Sport Singapore's Lim: Respect your opponents
Lim says 75 golds possible for Team Singapore, but warns that regional athletes are set for battle
Sport Singapore's chief executive officer Lim Teck Yin is an effusive man.
He is bold and confident - as an athlete, he was part of the water polo teams that won six consecutive South-east Asia (SEA) Games gold medals from 1985 to 1995.
But, when it comes to making gold-medal predictions for Team Singapore at the 28th Games here from June 5 to 16, he is restrained.
Addressing The New Paper's prediction of a record-shattering haul of 75 gold medals by the 748-strong contingent at the Games, Lim, the chairman of the organising committee, said: "I think an aspiration like 75 gold medals... well, I hope Team Singapore feel that way.
"It is doable, of course it is. And I hope you're right.
"(But) I am very cautious about not respecting our opponents. We have recently gone out to film some of the South-east Asian athletes training, and I can tell you, they are dead serious.
"The Thai basketball team were not at (last week's) SEABA championships, because they are dead serious about their preparations.
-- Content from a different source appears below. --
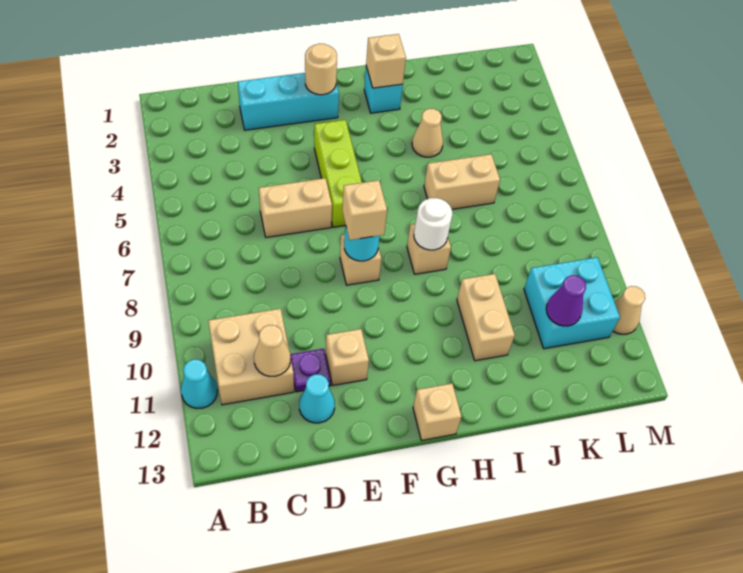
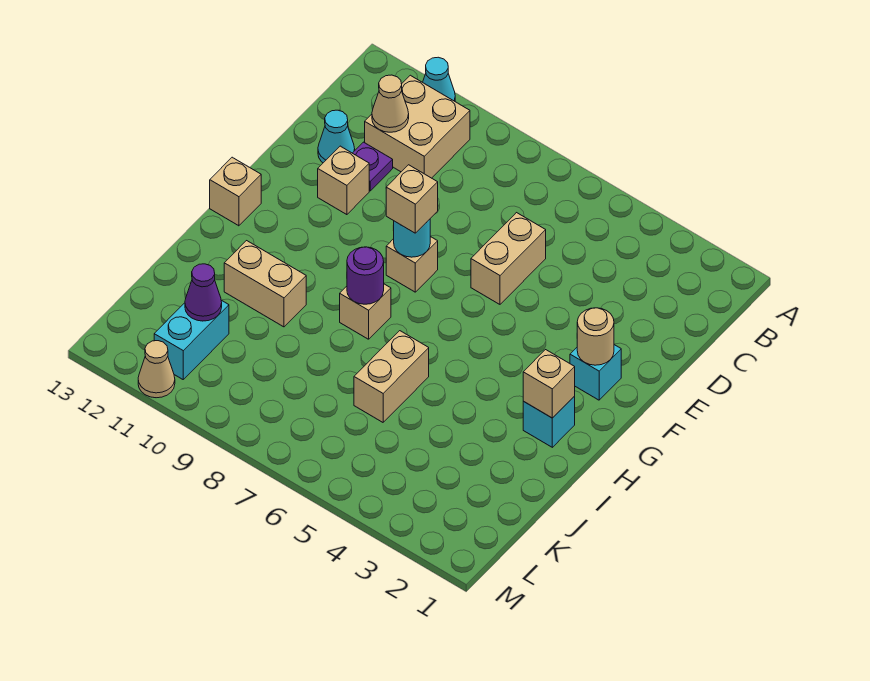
cyan brick D2:F2 level 1 -> cyan brick F2 level 1
lime brick F4:F6 level 1 -> none
white round brick H8 level 2 -> purple round brick H8 level 2
tan cone I4 level 1 -> none
cyan brick K10:L11 level 1 -> cyan brick K11:L11 level 1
"So while I would hope that Team Singapore share the same 75-gold medal aspiration, I would say respect your opponents and work hard for the remaining weeks."
Yesterday, the Singapore National Olympic Council (SNOC) finalised the list of athletes representing Singapore at this Games.
Some 748 athletes will compete across 36 sports - far surpassing the previous record of 483 in 1993, also on home soil.
For Team Singapore to go well past the record 50 golds achieved 22 years ago, the powerhouse sports must deliver.
Sailing, shooting, swimming, table tennis and bowling are once again expected to boost the gold tally.
However, the Republic will also need a few surprises from other sports.
In that respect, athletics - with 46 golds on offer - will be in the spotlight.
From the 1960 to the '70s, track and field could be counted on for a clutch of golds, with names like C Kunalan, Chee Swee Lee, Heather Merican and Noor Azahar to count on.
But the sport has suffered for a long time now, and there is a real fear the National Stadium at the Sports Hub will witness very little success from the Republic's team of 74 athletes.
Lim is hoping for a few inspired performances.
"I think track and field has always been an untapped potential for us," he said.
"For many years, it sort of managed to get away from being more scrutinised because of (thrower) James Wong and (Zhang Guirong), who will give you your two gold medals.
"For this SEA Games, we know we're not going to dominate at the National Stadium, but we're hoping for a few inspired performances. When we think about the 100m or 200m, the difference between gold and silver is a sub-second.
"The future of track and field is bright, especially when you look at the kind of progress athletes like (marathoner) Soh Rui Yong, who broke a record (10,000m race, in June last year) that stood for years."
Lim also drew on Soh, who is based in Oregon, US, as an example of disciplined training - something which he believes all athletes should adhere to.
"(Soh) wrote a very good reflective piece while running in Oregon.
"He said in every training session, you have to hold back the urge to race," Lim said.
"Because if you keep racing, you will not have enough in reserve, and in spirit, to race that big race on the day.
"High-performance sport is having that discipline to stick to your plan, making adjustments where you need to and not about how you feel.
"I think many of our opponents at the SEA Games are practising that discipline.
"So, yes, 75 golds is doable - but we must not disrespect our opponents because they are working very hard."